3 Foundational Behavioural Economics Resources

8:04:00 PM

I’m often asked for recommendations on behavioural economics and behavioural science resources that provide a theoretical introduction to the field for beginners (less Nudge more prospect theory). I typically recommend any of the three ‘papers’ below, and thought it was finally time to document these recommendations. I think of the below as foundational in the sense that they cover a broad spectrum of behavioural science theory and are relatively accessible. There is, naturally, much overlap between the papers. 




A seminal review of the theories that influenced the formalisation of behavioural economics. Moving from expected utility theory to cumulative prospect theory and beyond, Starmer traces the violations of classic economic theories about decision-making under risk that led economists to develop theories taking psychological parameters into consideration (moving from how people should behave to how people actually behave). Here’s the abstract: “Since the 1950s it has been known that individual choices violate the standard model of expected utility in predictable ways. Considerable research effort has now been devoted to the project of developing a superior descriptive model. Following an overview of non-expected utility theories which distinguishes between "conventional" and "non-conventional" approaches, the paper seeks to assess these alternative models in terms of empirical success (using laboratory and field data) and theoretical usefulness. The closing sections reflect on some new directions emerging in this literature.” 

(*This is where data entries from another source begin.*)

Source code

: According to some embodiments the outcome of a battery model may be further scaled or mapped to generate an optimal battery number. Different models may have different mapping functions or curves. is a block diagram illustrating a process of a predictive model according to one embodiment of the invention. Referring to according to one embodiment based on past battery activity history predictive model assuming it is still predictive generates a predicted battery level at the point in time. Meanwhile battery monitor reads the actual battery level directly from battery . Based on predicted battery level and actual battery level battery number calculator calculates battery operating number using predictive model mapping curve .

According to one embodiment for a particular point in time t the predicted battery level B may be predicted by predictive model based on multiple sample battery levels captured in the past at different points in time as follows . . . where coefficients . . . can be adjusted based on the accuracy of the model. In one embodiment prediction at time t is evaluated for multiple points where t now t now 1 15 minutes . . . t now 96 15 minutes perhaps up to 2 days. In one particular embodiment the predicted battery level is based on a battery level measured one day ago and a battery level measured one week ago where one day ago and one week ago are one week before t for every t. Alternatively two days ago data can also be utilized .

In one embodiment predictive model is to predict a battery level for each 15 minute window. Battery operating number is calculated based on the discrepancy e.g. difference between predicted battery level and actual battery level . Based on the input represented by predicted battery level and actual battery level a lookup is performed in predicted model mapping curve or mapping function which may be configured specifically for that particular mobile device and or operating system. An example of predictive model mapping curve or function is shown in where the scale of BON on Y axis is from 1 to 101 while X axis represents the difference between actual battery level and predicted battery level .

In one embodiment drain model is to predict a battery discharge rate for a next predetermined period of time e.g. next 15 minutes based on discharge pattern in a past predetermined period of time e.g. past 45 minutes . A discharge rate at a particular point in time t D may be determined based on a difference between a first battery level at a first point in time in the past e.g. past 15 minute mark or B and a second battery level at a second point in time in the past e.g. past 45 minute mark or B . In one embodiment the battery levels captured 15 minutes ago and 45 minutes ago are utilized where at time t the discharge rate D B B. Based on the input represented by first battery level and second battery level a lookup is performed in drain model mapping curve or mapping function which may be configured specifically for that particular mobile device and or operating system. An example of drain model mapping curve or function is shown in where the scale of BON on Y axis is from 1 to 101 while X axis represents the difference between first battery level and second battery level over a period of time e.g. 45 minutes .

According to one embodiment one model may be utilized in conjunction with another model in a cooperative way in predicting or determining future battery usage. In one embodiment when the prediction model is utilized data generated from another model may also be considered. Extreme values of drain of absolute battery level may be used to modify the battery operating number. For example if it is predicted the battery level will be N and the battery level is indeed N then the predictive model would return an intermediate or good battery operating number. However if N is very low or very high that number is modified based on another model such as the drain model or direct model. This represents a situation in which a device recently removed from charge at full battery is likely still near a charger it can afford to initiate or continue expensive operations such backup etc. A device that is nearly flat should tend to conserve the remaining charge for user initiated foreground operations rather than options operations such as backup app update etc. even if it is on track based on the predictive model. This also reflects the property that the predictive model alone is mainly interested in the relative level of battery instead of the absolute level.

Soman provides a comprehensive overview of applied behavioural sciences, focusing on key topics within the field—heuristics, framing and mental accounting, dual process theories, group and agent-based models, as well as the influence of context in decision making. He also briefly covers some tools used by practitioners (you’ll note a distinct lack of glossy lists of behavioural biases). From the introduction: “Perhaps one of the more fundamental questions tackled by social scientists related to the motivation behind human behavior is the processes used to make decision. Indeed, a large and sprawling literature on the Behavioural Sciences (sometimes referred to as Judgment and Decision Making [JDM] or Behavioural Economics [BE]) investigates these very questions and is the subject of the present paper. The present paper focuses on topics of interest to the Public Policy-Oriented Consumer Interest Research (PPOCIR) community, as part of an initiative to provide a survey of state of the art research in various PPOCIR sub-disciplines.” 
As an aside, Soman’s The Last Mile is also a worthy read. 



I’m currently reading Gigerenzer’s
Risk Savvy and consider it one of the best books I’ve read in 2020. Although Gigerenzer’s arguments about the usefulness of heuristics tend to be pitted against strawmen (most people would agree that heuristics make decision-making more efficient), his and Todd’s research document a range of heuristics—focusing (in their words) on “how real minds make decisions under constraints of limited time and knowledge.” Whenever I think about Gigerenzer’s research, I’m reminded of Markowitz who, despite winning the Nobel prize for his mean-variance analysis which optimised asset allocation based on risk preferences, actually followed a much simpler 1/N rule in his own portfolio (allocating equally across funds). Gigerenzer’s research makes a powerful case for the efficiency (and pure elegance) of simple solutions—one all applied behavioural scientists will do well to remember.